Strategy

Katag Winning Playground Battle

Public-school-yard monitor Virginie Gobeil knows how wild young kids can be. So she's not surprised both pupils and teachers are crazy about Katag, a rough-and-tumble outdoors game she and two colleagues invented and now market in Quebec. “All the kids love it,” said Gobeil, co-owner of Animation la Forge, a two-year-old company whose only product is the foam-sword-based game.

Combining a variety of elements from popular kids' games like capture the flag and ball tag, the concept of Katag is to get kids moving in a safe, team-spirited environment, while learning how to resolve conflicts in a constructive manner. Played with specially made foam swords, daggers, shields and safety glasses, Katag involves entire classes in schoolyard battles, orchestrated and controlled by more than a dozen company-trained monitors. “There are well-defined principles of honour and sportsmanship,” said Gobeil. “It's highly intense and involves hitting people with swords, but no one's ever been injured because players respect the discipline [of] the game.”

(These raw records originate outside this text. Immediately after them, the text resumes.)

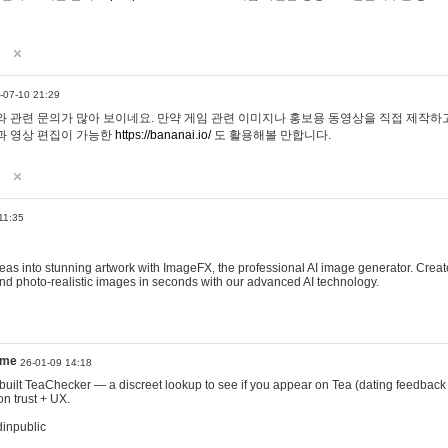
-07-10 21:29
 관련 문의가 많아 보이네요. 만약 게임 관련 이미지나 홍보용 동영상을 직접 제작하고 
과 영상 편집이 가능한
https://bananai.io/
도 활용해볼 만합니다.
11:35
eas into stunning artwork with ImageFX, the professional AI image generator. Create
, and photo-realistic images in seconds with our advanced AI technology.
ame
26-01-09 14:18
 I built TeaChecker — a discreet lookup to see if you appear on Tea (dating feedback
n trust + UX.
dinpublic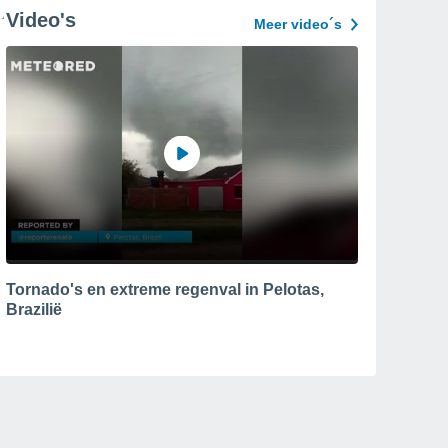
Video's
Meer video´s
Tornado's en extreme regenval in Pelotas,
Brazilië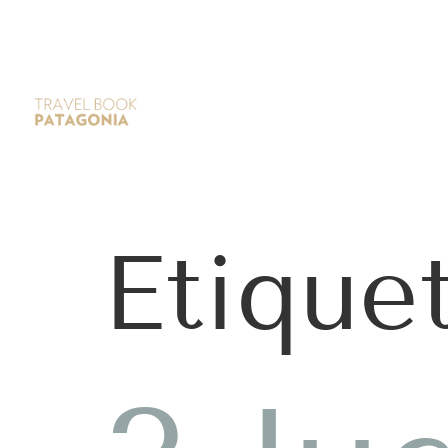
Etique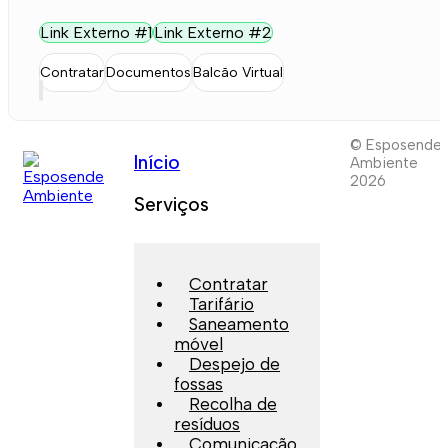
Link Externo #1
Link Externo #2
Contratar
Documentos
Balcão Virtual
© Esposende
Início
Ambiente
2026
Serviços
Contratar
Tarifário
Saneamento
móvel
Despejo de
fossas
Recolha de
resíduos
Comunicação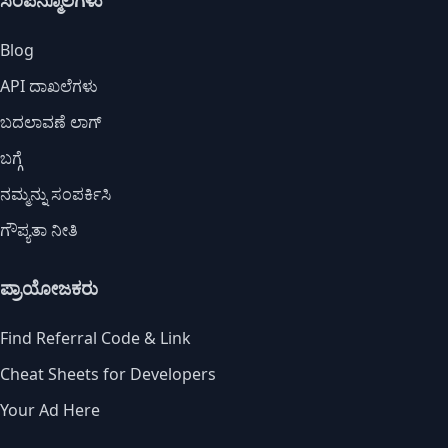
ಸಂಪನ್ಮೂಲಗಳು
Blog
API ದಾಖಲೆಗಳು
ಬದಲಾವಣೆ ಲಾಗ್
ಬಗ್ಗೆ
ನಮ್ಮನ್ನು ಸಂಪರ್ಕಿಸಿ
ಗೌಪ್ಯತಾ ನೀತಿ
ಪ್ರಾಯೋಜಕರು
Find Referral Code & Link
Cheat Sheets for Developers
Your Ad Here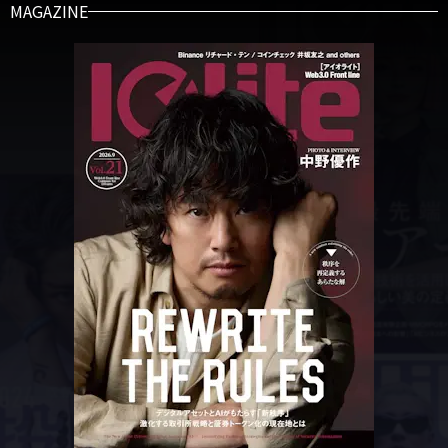
MAGAZINE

First introduced in fall of 2003 at two schools where Gobeil and partners François Moffet and Éric Dugal work, the game was played by some 10,000 kids at 90 schools in the provincial capital in the past year. “It allows kids to use their imagination and assume leadership roles,” explained Gobeil, whose company supplies both the materials and monitors at an hourly cost of $3.50 per student–more for daylong adventures.

“All the kids want to play this game,” says Clément Robillard, principal of École du Parc d'Orléans in the Quebec City suburb of Charlesbourg. “Even the most troubled kids respect the rules of the game, which puts emphasis on qualities such as honour, discipline and justice.”

Comments like that–and a rash of recent orders from schools in the Montreal area–have Gobeil and her partners thinking big. “We want to expand,” she said. “It's not just kids that like this kind of thing. A 60-year-old with a sword in his hand wants to whack somebody with it, too.”